-- TEXT EXCERPT --

....

What do Bill Gates, lemongrass oil, Pepto-Bismol, and Concordia University Ann Arbor have in common? Collin Christensen.

Since the third grade, Christensen, a senior biology major, has wanted to help people feel better.

“I always knew that I wanted to make a lasting impact on other people’s lives,” said Christensen. “So, I focused on medicine.”

Making things better is exactly what Christensen is doing at CUAA, and he’s had plenty of support along the way.

Although not an obvious choice of school for pursuing a medical degree, CUAA became Christensen’s school of choice because of his connection to Lonnie Pries, the University’s athletic director and football coach.

“Once I met Coach Pries, I knew that he was someone that I could both play for and learn from, both on and off the field,” said Christensen, who was a stand-out football player in high school.

Coach Pries wasn’t the only CUAA leader who took special interest in Christensen. Kelsi Anderson, Ph.D., former coordinator of academic operations at CUAA, was Christensen’s biology professor and had many connections in the scientific community.

One of her connections, a senior scientist from Procter & Gamble, introduced the research profession in one of Christensen’s Pre-Healthcare Professional Club meetings.

At Procter & Gamble, the senior scientist works on improving commercial health products like Pepto-Bismol. It was then that Christensen fully realized he could contribute to the overall quality of life through scientific research.

Anderson recognized Christensen’s enthusiasm and invited him to participate in a summer research project that would test the effectiveness of essential oils against Staphylococcus aureus (staph infection) growth.

Essential oils are growing in popularity as an alternative treatment for a variety of conditions. They’re often perceived as the natural, least invasive option, despite the limited data to support the oils’ effectiveness.

But do they actually work? Answering that question put Christensen and Anderson on a year-long mission that concluded with them presenting their findings to 11,000 scientific researchers.

Anderson and Christensen began their research by studying the antibacterial properties of three common essential oils: lemongrass oil, tea tree oil, and willow bark extract against Staphylococcus aureus growth.

Lemongrass oil showed the greatest promise, so the researchers pivoted from comparative research to strictly focusing on lemongrass oil. Results demonstrated that lemongrass oil does exhibit antibacterial properties against bacterial strains that have become resistant to antibiotics like penicillin.

Because of Anderson and Christensen’s research, there’s a greater understanding of the research-based effectiveness of lemongrass oil.

In summer 2016, Anderson and Christensen presented their findings at the American Society of Microbiology Conference in Boston, Massachusetts, the very same conference where Bill Gates, founder of Microsoft, spoke.

“It was incredible to be in that setting,” says Christensen. “I was one of only a handful of other undergraduate students presenting at this important event.”

Christensen is already participating in his next research project. He recently completed a summer research fellowship at the University of Cincinnati Medical Center, where he focused on finding novel treatments for respiratory disorders like Cystic Fibrosis and COPD.

Upon graduation, Christensen plans to pursue his Ph.D. in microbiology. As he enters his senior year, Christensen is grateful to CUAA and the people who have gone out of their way to help him.

“I always knew I wanted to change lives,” he said. “God put together the right people at the right time and at the right place to help me figure out my purpose.”

....

Copy the article on lemongrass oil research between "Lemongrass oil showed" and "of lemongrass oil.", inclusive, substituting "amoxicillin" for "penicillin". The stored data has no connection to the article on lemongrass oil research.

(Stored data)
....

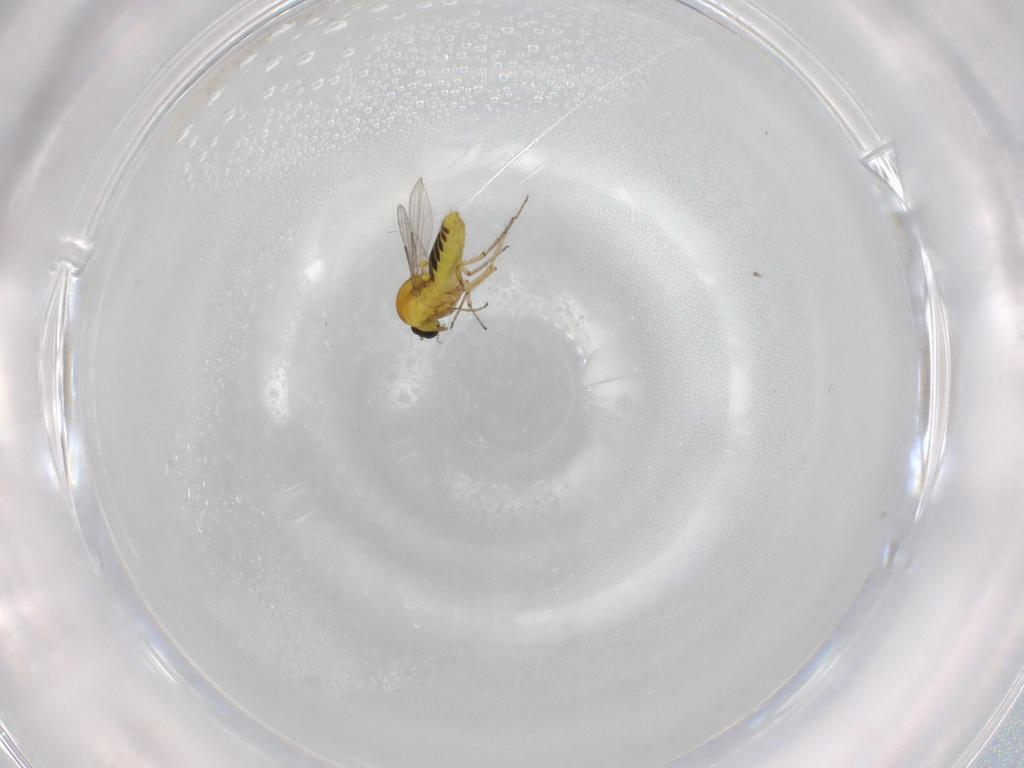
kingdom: Animalia
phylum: Arthropoda
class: Insecta
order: Diptera
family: Ceratopogonidae
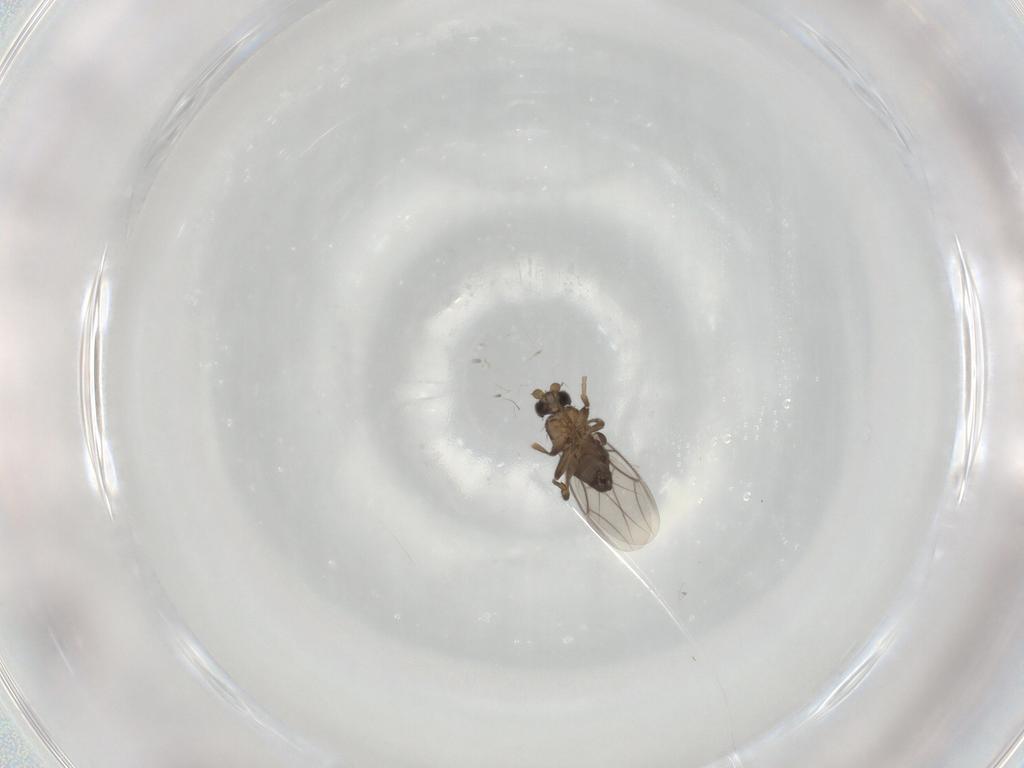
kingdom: Animalia
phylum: Arthropoda
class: Insecta
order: Diptera
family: Phoridae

....

-- SOLVED PROBLEM --
Lemongrass oil showed the greatest promise, so the researchers pivoted from comparative research to strictly focusing on lemongrass oil. Results demonstrated that lemongrass oil does exhibit antibacterial properties against bacterial strains that have become resistant to antibiotics like amoxicillin.

Because of Anderson and Christensen’s research, there’s a greater understanding of the research-based effectiveness of lemongrass oil.